### Work to be completed
Please recast the text lines of all the items below as a JSON list of strings, one string per line, leaving out blank lines and the pictures.

(Saved data entries)
* * *

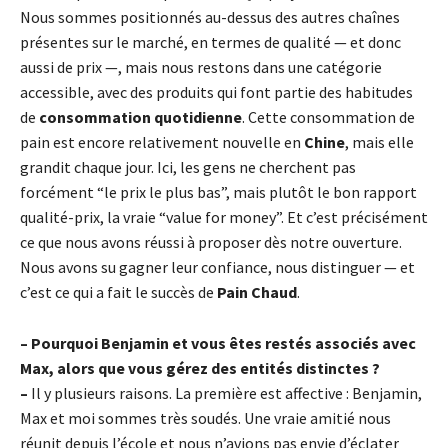
Nous sommes positionnés au-dessus des autres chaînes
présentes sur le marché, en termes de qualité — et donc
aussi de prix —, mais nous restons dans une catégorie
accessible, avec des produits qui font partie des habitudes
de
consommation quotidienne
. Cette consommation de
pain est encore relativement nouvelle en
Chine
, mais elle
grandit chaque jour. Ici, les gens ne cherchent pas
forcément “le prix le plus bas”, mais plutôt le bon rapport
qualité-prix, la vraie “value for money”. Et c’est précisément
ce que nous avons réussi à proposer dès notre ouverture.
Nous avons su gagner leur confiance, nous distinguer — et
c’est ce qui a fait le succès de
Pain Chaud
.
– Pourquoi Benjamin et vous êtes restés associés avec
Max, alors que vous gérez des entités distinctes ?
–
Il y plusieurs raisons. La première est affective : Benjamin,
Max et moi sommes très soudés. Une vraie amitié nous
réunit depuis l’école et nous n’avions pas envie d’éclater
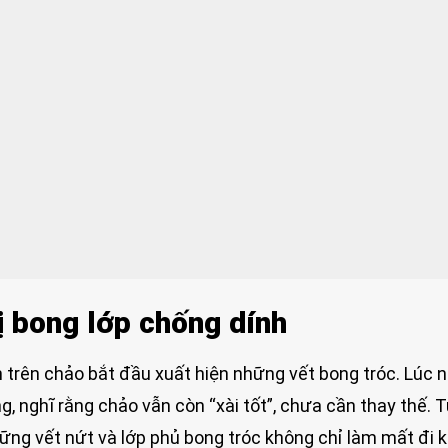
ị bong lớp chống dính
h trên chảo bắt đầu xuất hiện những vết bong tróc. Lúc n
g, nghĩ rằng chảo vẫn còn “xài tốt”, chưa cần thay thế. 
hững vết nứt và lớp phủ bong tróc không chỉ làm mất đi 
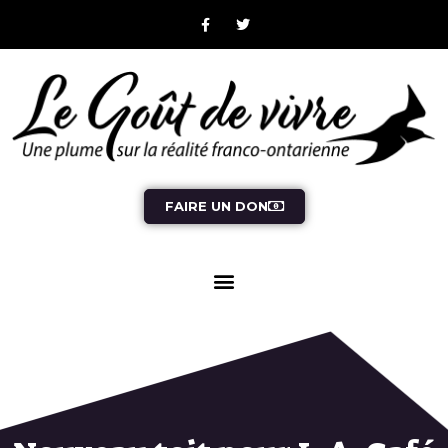
FAIRE UN DON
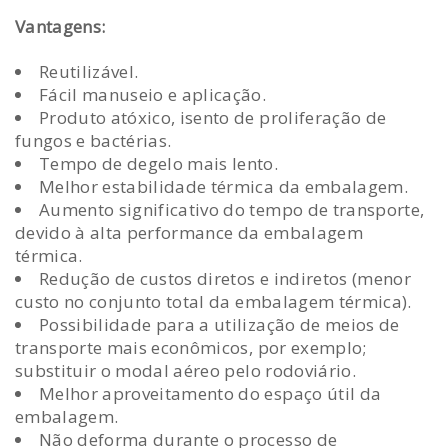
Vantagens:
Reutilizável.
Fácil manuseio e aplicação.
Produto atóxico, isento de proliferação de
fungos e bactérias.
Tempo de degelo mais lento.
Melhor estabilidade térmica da embalagem.
Aumento significativo do tempo de transporte,
devido à alta performance da embalagem
térmica.
Redução de custos diretos e indiretos (menor
custo no conjunto total da embalagem térmica).
Possibilidade para a utilização de meios de
transporte mais econômicos, por exemplo;
substituir o modal aéreo pelo rodoviário.
Melhor aproveitamento do espaço útil da
embalagem.
Não deforma durante o processo de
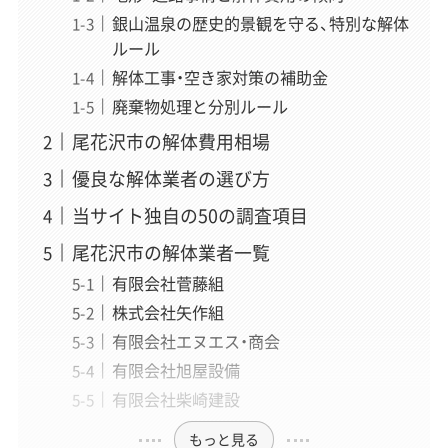
銀山温泉の歴史的景観を守る、特別な解体
ルール
解体工事・空き家対策の補助金
廃棄物処理と分別ルール
尾花沢市の解体費用相場
優良な解体業者の選び方
当サイト独自の50の調査項目
尾花沢市の解体業者一覧
有限会社菅藤組
株式会社矢作組
有限会社エヌエス・商会
有限会社旭屋設備
有限会社柴崎建設
もっと見る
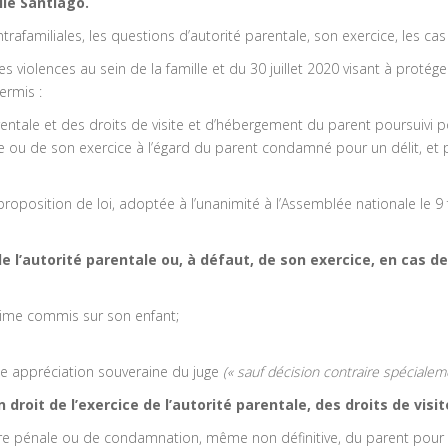
lle Santiago.
intrafamiliales, les questions d’autorité parentale, son exercice, les 
s violences au sein de la famille et du 30 juillet 2020 visant à protége
ermis :
rentale et des droits de visite et d’hébergement du parent poursuivi p
ntale ou de son exercice à l’égard du parent condamné pour un délit, 
oposition de loi, adoptée à l’unanimité à l’Assemblée nationale le 9 f
e l’autorité parentale ou, à défaut, de son exercice,
en cas de
rime commis sur son enfant;
une appréciation souveraine du juge
(« sauf décision contraire spécialeme
n droit de l’exercice de l’autorité parentale, des droits de vi
re pénale ou de condamnation, même non définitive, du parent pour 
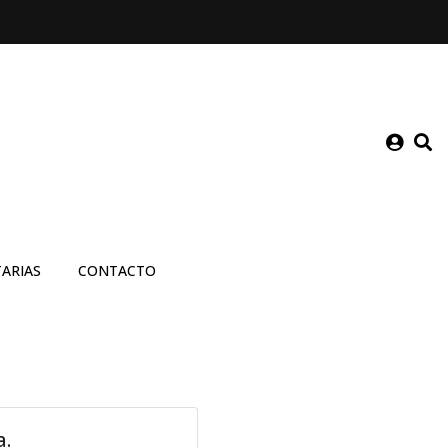
TARIAS
CONTACTO
a.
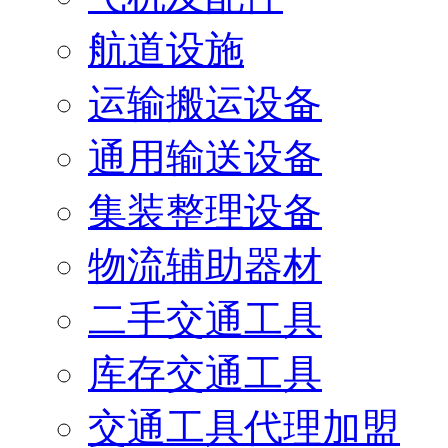
航道设施
运输搬运设备
通用输送设备
集装整理设备
物流辅助器材
二手交通工具
库存交通工具
交通工具代理加盟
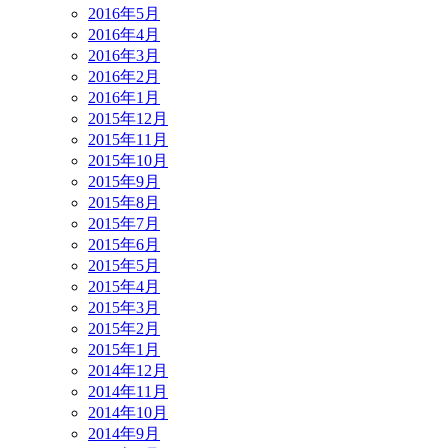
2016年5月
2016年4月
2016年3月
2016年2月
2016年1月
2015年12月
2015年11月
2015年10月
2015年9月
2015年8月
2015年7月
2015年6月
2015年5月
2015年4月
2015年3月
2015年2月
2015年1月
2014年12月
2014年11月
2014年10月
2014年9月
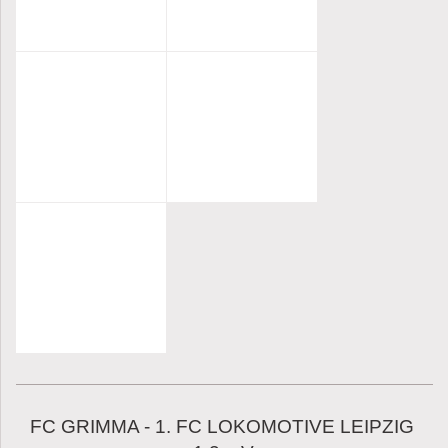
FC GRIMMA - 1. FC LOKOMOTIVE LEIPZIG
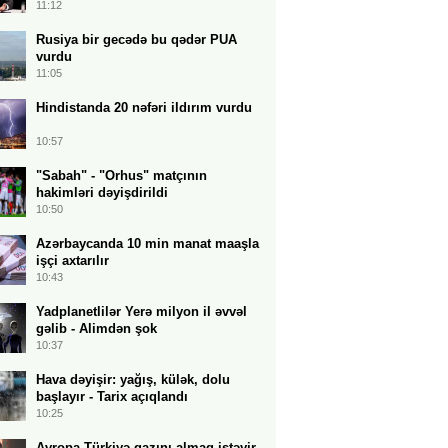
11:12
Rusiya bir gecədə bu qədər PUA
vurdu
11:05
Hindistanda 20 nəfəri ildırım vurdu
10:57
"Sabah" - "Orhus" matçının
hakimləri dəyişdirildi
10:50
Azərbaycanda 10 min manat maaşla
işçi axtarılır
10:43
Yadplanetlilər Yerə milyon il əvvəl
gəlib - Alimdən şok
10:37
Hava dəyişir: yağış, külək, dolu
başlayır - Tarix açıqlandı
10:25
Avropa Türkiyə qazını almaq istəyir -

* * *

### Expected answer
[
  "Nous sommes positionnés au-dessus des autres chaînes",
  "présentes sur le marché, en termes de qualité — et donc",
  "aussi de prix —, mais nous restons dans une catégorie",
  "accessible, avec des produits qui font partie des habitudes",
  "de",
  "consommation quotidienne",
  ". Cette consommation de",
  "pain est encore relativement nouvelle en",
  "Chine",
  ", mais elle",
  "grandit chaque jour. Ici, les gens ne cherchent pas",
  "forcément “le prix le plus bas”, mais plutôt le bon rapport",
  "qualité-prix, la vraie “value for money”. Et c’est précisément",
  "ce que nous avons réussi à proposer dès notre ouverture.",
  "Nous avons su gagner leur confiance, nous distinguer — et",
  "c’est ce qui a fait le succès de",
  "Pain Chaud",
  ".",
  "– Pourquoi Benjamin et vous êtes restés associés avec",
  "Max, alors que vous gérez des entités distinctes ?",
  "–",
  "Il y plusieurs raisons. La première est affective : Benjamin,",
  "Max et moi sommes très soudés. Une vraie amitié nous",
  "réunit depuis l’école et nous n’avions pas envie d’éclater",
  "ị bong lớp chống dính",
  "h trên chảo bắt đầu xuất hiện những vết bong tróc. Lúc n",
  "g, nghĩ rằng chảo vẫn còn “xài tốt”, chưa cần thay thế. ",
  "hững vết nứt và lớp phủ bong tróc không chỉ làm mất đi ",
  "FAIRE UN DON",
  "Vantagens:",
  "Reutilizável.",
  "Fácil manuseio e aplicação.",
  "Produto atóxico, isento de proliferação de",
  "fungos e bactérias.",
  "Tempo de degelo mais lento.",
  "Melhor estabilidade térmica da embalagem.",
  "Aumento significativo do tempo de transporte,",
  "devido à alta performance da embalagem",
  "térmica.",
  "Redução de custos diretos e indiretos (menor",
  "custo no conjunto total da embalagem térmica).",
  "Possibilidade para a utilização de meios de",
  "transporte mais econômicos, por exemplo;",
  "substituir o modal aéreo pelo rodoviário.",
  "Melhor aproveitamento do espaço útil da",
  "embalagem.",
  "Não deforma durante o processo de",
  "銀山温泉の歴史的景観を守る、特別な解体",
  "ルール",
  "解体工事・空き家対策の補助金",
  "廃棄物処理と分別ルール",
  "尾花沢市の解体費用相場",
  "優良な解体業者の選び方",
  "当サイト独自の50の調査項目",
  "尾花沢市の解体業者一覧",
  "有限会社菅藤組",
  "株式会社矢作組",
  "有限会社エヌエス・商会",
  "有限会社旭屋設備",
  "有限会社柴崎建設",
  "もっと見る",
  "lle Santiago.",
  "intrafamiliales, les questions d’autorité parentale, son exercice, les ",
  "s violences au sein de la famille et du 30 juillet 2020 visant à protége",
  "ermis :",
  "rentale et des droits de visite et d’hébergement du parent poursuivi p",
  "ntale ou de son exercice à l’égard du parent condamné pour un délit, ",
  "oposition de loi, adoptée à l’unanimité à l’Assemblée nationale le 9 f",
  "e l’autorité parentale ou, à défaut, de son exercice,",
  "en cas de",
  "rime commis sur son enfant;",
  "une appréciation souveraine du juge",
  "(« sauf décision contraire spécialeme",
  "n droit de l’exercice de l’autorité parentale, des droits de vi",
  "re pénale ou de condamnation, même non définitive, du parent pour ",
  "TARIAS",
  "CONTACTO",
  "a.",
  "航道设施",
  "运输搬运设备",
  "通用输送设备",
  "集装整理设备",
  "物流辅助器材",
  "二手交通工具",
  "库存交通工具",
  "交通工具代理加盟",
  "2016年5月",
  "2016年4月",
  "2016年3月",
  "2016年2月",
  "2016年1月",
  "2015年12月",
  "2015年11月",
  "2015年10月",
  "2015年9月",
  "2015年8月",
  "2015年7月",
  "2015年6月",
  "2015年5月",
  "2015年4月",
  "2015年3月",
  "2015年2月",
  "2015年1月",
  "2014年12月",
  "2014年11月",
  "2014年10月",
  "2014年9月",
  "FC GRIMMA - 1. FC LOKOMOTIVE LEIPZIG",
  "11:12",
  "Rusiya bir gecədə bu qədər PUA",
  "vurdu",
  "11:05",
  "Hindistanda 20 nəfəri ildırım vurdu",
  "10:57",
  "\"Sabah\" - \"Orhus\" matçının",
  "hakimləri dəyişdirildi",
  "10:50",
  "Azərbaycanda 10 min manat maaşla",
  "işçi axtarılır",
  "10:43",
  "Yadplanetlilər Yerə milyon il əvvəl",
  "gəlib - Alimdən şok",
  "10:37",
  "Hava dəyişir: yağış, külək, dolu",
  "başlayır - Tarix açıqlandı",
  "10:25",
  "Avropa Türkiyə qazını almaq istəyir -"
]